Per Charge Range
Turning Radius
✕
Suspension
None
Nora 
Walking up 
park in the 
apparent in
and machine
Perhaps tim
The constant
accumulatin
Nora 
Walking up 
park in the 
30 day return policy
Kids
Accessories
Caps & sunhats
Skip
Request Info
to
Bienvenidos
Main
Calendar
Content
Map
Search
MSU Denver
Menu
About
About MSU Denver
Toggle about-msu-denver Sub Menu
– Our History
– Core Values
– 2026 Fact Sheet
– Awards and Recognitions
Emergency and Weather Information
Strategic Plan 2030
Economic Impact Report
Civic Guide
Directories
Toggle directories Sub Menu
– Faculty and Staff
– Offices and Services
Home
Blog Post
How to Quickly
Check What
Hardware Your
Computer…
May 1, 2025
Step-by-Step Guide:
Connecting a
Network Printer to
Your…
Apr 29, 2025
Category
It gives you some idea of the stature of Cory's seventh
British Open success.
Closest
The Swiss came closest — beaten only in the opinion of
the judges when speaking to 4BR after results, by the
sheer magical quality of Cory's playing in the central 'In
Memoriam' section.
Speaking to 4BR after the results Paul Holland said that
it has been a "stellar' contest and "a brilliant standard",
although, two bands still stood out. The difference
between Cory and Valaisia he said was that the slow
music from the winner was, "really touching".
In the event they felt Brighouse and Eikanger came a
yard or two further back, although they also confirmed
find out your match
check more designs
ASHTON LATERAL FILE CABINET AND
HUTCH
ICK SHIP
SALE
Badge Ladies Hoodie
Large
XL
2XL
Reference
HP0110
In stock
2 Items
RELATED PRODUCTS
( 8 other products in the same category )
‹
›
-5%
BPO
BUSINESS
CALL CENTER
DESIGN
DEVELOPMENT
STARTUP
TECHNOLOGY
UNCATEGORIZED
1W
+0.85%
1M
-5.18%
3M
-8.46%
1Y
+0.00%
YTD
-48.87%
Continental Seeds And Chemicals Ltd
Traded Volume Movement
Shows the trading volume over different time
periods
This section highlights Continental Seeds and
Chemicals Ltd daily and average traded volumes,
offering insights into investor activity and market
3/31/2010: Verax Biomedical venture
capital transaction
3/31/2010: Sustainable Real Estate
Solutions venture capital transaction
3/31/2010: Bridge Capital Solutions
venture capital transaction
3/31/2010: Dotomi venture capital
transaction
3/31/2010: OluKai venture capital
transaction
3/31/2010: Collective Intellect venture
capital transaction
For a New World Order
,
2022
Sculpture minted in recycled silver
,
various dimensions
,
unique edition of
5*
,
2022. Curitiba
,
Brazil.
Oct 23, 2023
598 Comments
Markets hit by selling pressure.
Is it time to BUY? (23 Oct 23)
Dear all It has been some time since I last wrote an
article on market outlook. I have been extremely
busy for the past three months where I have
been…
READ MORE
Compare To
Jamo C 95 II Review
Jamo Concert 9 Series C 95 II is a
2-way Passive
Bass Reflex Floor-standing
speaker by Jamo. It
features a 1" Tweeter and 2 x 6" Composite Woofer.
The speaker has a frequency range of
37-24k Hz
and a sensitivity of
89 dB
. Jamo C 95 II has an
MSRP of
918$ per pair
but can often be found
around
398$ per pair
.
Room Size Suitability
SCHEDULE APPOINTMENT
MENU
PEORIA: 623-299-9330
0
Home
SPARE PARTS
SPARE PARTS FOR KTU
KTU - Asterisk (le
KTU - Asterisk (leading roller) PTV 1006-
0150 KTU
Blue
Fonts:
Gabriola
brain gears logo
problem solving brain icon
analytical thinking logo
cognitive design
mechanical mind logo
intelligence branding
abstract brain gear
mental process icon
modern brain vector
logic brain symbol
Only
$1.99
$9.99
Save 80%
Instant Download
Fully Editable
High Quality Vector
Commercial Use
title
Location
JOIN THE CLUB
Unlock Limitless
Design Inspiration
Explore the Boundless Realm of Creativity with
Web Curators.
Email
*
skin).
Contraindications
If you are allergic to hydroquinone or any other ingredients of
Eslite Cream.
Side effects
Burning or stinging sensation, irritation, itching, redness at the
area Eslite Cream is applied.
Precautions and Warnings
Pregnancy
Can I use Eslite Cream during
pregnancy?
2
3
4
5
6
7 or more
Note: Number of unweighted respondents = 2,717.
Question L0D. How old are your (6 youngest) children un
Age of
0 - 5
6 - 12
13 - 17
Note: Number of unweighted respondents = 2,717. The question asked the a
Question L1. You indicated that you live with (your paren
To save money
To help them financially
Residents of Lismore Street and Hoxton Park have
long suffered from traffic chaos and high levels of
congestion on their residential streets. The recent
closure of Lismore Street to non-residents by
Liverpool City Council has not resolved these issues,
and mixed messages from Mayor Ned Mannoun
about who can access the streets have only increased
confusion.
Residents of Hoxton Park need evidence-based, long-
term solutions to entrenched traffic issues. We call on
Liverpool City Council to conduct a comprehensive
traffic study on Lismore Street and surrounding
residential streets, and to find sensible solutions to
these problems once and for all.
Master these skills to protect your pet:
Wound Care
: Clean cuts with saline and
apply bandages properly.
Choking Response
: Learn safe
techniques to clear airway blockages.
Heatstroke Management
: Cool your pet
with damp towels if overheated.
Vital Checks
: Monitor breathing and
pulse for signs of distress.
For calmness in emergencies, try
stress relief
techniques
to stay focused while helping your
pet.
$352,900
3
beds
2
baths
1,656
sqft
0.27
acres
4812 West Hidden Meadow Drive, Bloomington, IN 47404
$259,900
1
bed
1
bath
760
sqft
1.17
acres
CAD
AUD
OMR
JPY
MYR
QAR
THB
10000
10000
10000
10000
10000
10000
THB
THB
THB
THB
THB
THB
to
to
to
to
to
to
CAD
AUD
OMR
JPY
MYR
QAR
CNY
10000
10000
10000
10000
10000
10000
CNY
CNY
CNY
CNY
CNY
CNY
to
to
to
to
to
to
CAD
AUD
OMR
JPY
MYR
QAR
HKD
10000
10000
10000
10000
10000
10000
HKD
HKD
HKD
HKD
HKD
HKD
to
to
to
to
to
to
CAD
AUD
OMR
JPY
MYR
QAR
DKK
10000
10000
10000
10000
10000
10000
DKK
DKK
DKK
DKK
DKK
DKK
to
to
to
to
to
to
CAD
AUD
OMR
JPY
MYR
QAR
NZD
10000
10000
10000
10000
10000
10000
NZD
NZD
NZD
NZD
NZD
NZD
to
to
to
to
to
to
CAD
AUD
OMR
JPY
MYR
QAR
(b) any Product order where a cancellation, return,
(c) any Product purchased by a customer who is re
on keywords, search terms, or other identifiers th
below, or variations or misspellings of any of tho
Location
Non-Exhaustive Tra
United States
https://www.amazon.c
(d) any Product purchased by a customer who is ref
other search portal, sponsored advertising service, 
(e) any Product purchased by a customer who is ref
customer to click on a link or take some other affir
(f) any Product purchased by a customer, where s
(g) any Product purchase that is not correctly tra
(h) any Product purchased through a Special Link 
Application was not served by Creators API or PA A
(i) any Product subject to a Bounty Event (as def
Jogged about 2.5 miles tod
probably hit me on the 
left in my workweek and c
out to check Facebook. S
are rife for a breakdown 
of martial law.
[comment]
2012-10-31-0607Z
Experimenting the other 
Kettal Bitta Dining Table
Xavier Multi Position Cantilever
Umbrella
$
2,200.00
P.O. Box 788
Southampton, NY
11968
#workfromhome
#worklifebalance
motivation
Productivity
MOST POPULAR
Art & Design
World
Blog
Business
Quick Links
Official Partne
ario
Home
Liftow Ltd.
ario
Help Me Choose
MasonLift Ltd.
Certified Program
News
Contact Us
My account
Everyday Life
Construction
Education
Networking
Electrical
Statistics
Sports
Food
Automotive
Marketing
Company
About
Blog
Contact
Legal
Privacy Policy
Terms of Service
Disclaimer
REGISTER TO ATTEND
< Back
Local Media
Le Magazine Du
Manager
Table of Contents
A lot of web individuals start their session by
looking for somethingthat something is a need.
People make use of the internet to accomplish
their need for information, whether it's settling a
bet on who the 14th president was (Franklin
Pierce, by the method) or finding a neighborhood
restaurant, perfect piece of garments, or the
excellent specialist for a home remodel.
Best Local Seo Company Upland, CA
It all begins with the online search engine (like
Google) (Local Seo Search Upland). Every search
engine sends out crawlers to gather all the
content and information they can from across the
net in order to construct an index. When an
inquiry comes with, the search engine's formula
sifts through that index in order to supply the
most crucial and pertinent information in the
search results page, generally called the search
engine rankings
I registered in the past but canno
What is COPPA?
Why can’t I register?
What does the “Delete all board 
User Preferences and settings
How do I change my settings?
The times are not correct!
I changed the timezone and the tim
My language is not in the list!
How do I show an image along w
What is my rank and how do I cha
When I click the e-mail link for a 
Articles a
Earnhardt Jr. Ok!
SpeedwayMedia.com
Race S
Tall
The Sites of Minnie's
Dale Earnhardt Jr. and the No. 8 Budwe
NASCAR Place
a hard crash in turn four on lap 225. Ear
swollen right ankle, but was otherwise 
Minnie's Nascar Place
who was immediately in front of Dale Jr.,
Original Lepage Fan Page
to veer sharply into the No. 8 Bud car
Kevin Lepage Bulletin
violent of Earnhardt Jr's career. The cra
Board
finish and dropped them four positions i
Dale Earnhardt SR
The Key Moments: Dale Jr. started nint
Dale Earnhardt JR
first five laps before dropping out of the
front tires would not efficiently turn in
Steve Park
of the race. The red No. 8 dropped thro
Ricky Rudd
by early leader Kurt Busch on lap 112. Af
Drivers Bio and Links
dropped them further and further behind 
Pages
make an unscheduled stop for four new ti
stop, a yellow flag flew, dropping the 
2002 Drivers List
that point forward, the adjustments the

################

Exercise objective> Output, unchanged, the lines from the line with "When I click the e-mail link for a" through the final line of the material.

Expected output>
When I click the e-mail link for a 
Articles a
Earnhardt Jr. Ok!
SpeedwayMedia.com
Race S
Tall
The Sites of Minnie's
Dale Earnhardt Jr. and the No. 8 Budwe
NASCAR Place
a hard crash in turn four on lap 225. Ear
swollen right ankle, but was otherwise 
Minnie's Nascar Place
who was immediately in front of Dale Jr.,
Original Lepage Fan Page
to veer sharply into the No. 8 Bud car
Kevin Lepage Bulletin
violent of Earnhardt Jr's career. The cra
Board
finish and dropped them four positions i
Dale Earnhardt SR
The Key Moments: Dale Jr. started nint
Dale Earnhardt JR
first five laps before dropping out of the
front tires would not efficiently turn in
Steve Park
of the race. The red No. 8 dropped thro
Ricky Rudd
by early leader Kurt Busch on lap 112. Af
Drivers Bio and Links
dropped them further and further behind 
Pages
make an unscheduled stop for four new ti
stop, a yellow flag flew, dropping the 
2002 Drivers List
that point forward, the adjustments the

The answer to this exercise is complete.